Segment Open

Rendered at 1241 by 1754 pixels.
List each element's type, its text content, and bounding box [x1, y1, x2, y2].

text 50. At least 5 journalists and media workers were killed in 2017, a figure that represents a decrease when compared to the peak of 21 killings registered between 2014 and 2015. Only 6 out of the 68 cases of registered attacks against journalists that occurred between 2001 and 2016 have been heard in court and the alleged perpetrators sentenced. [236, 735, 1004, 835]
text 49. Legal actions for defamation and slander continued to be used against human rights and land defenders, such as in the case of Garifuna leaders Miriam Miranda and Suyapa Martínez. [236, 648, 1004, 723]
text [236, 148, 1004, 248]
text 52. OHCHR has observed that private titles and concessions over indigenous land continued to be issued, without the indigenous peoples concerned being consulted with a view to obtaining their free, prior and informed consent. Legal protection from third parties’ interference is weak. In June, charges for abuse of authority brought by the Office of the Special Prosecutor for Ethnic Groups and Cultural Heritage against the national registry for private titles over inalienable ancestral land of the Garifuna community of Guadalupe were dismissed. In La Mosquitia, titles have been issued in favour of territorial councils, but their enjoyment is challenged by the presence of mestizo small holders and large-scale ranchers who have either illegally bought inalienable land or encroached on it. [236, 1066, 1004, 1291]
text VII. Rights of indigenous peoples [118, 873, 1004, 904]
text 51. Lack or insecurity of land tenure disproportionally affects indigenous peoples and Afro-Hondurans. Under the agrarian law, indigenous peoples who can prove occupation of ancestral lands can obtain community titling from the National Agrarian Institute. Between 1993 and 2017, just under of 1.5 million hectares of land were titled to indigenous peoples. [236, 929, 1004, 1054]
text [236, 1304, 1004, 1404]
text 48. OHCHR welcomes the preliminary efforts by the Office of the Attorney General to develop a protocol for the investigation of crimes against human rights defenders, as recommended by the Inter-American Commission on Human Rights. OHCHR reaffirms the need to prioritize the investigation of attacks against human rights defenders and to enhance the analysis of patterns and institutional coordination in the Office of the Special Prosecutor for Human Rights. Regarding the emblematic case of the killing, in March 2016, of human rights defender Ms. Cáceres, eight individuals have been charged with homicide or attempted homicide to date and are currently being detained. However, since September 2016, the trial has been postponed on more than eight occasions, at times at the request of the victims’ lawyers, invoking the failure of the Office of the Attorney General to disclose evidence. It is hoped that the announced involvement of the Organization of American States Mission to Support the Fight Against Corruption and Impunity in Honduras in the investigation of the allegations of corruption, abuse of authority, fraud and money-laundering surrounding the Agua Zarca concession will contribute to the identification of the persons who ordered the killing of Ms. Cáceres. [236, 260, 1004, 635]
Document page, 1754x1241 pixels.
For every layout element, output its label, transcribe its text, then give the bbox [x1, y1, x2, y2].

Segment Closed

» Task to carry out
Each line of the data has to be written out exactly as it appears.

» Solution below
Rendered at 1241 by 1754 pixels.
List each element's type, its text content, and bounding box [x1, y1, x2, y2].

text 50. At least 5 journalists and media workers were killed in 2017, a figure that represents a decrease when compared to the peak of 21 killings registered between 2014 and 2015. Only 6 out of the 68 cases of registered attacks against journalists that occurred between 2001 and 2016 have been heard in court and the alleged perpetrators sentenced. [236, 735, 1004, 835]
text 49. Legal actions for defamation and slander continued to be used against human rights and land defenders, such as in the case of Garifuna leaders Miriam Miranda and Suyapa Martínez. [236, 648, 1004, 723]
text [236, 148, 1004, 248]
text 52. OHCHR has observed that private titles and concessions over indigenous land continued to be issued, without the indigenous peoples concerned being consulted with a view to obtaining their free, prior and informed consent. Legal protection from third parties’ interference is weak. In June, charges for abuse of authority brought by the Office of the Special Prosecutor for Ethnic Groups and Cultural Heritage against the national registry for private titles over inalienable ancestral land of the Garifuna community of Guadalupe were dismissed. In La Mosquitia, titles have been issued in favour of territorial councils, but their enjoyment is challenged by the presence of mestizo small holders and large-scale ranchers who have either illegally bought inalienable land or encroached on it. [236, 1066, 1004, 1291]
text VII. Rights of indigenous peoples [118, 873, 1004, 904]
text 51. Lack or insecurity of land tenure disproportionally affects indigenous peoples and Afro-Hondurans. Under the agrarian law, indigenous peoples who can prove occupation of ancestral lands can obtain community titling from the National Agrarian Institute. Between 1993 and 2017, just under of 1.5 million hectares of land were titled to indigenous peoples. [236, 929, 1004, 1054]
text [236, 1304, 1004, 1404]
text 48. OHCHR welcomes the preliminary efforts by the Office of the Attorney General to develop a protocol for the investigation of crimes against human rights defenders, as recommended by the Inter-American Commission on Human Rights. OHCHR reaffirms the need to prioritize the investigation of attacks against human rights defenders and to enhance the analysis of patterns and institutional coordination in the Office of the Special Prosecutor for Human Rights. Regarding the emblematic case of the killing, in March 2016, of human rights defender Ms. Cáceres, eight individuals have been charged with homicide or attempted homicide to date and are currently being detained. However, since September 2016, the trial has been postponed on more than eight occasions, at times at the request of the victims’ lawyers, invoking the failure of the Office of the Attorney General to disclose evidence. It is hoped that the announced involvement of the Organization of American States Mission to Support the Fight Against Corruption and Impunity in Honduras in the investigation of the allegations of corruption, abuse of authority, fraud and money-laundering surrounding the Agua Zarca concession will contribute to the identification of the persons who ordered the killing of Ms. Cáceres. [236, 260, 1004, 635]
Document page, 1754x1241 pixels.
For every layout element, output its label, transcribe its text, then give the bbox [x1, y1, x2, y2].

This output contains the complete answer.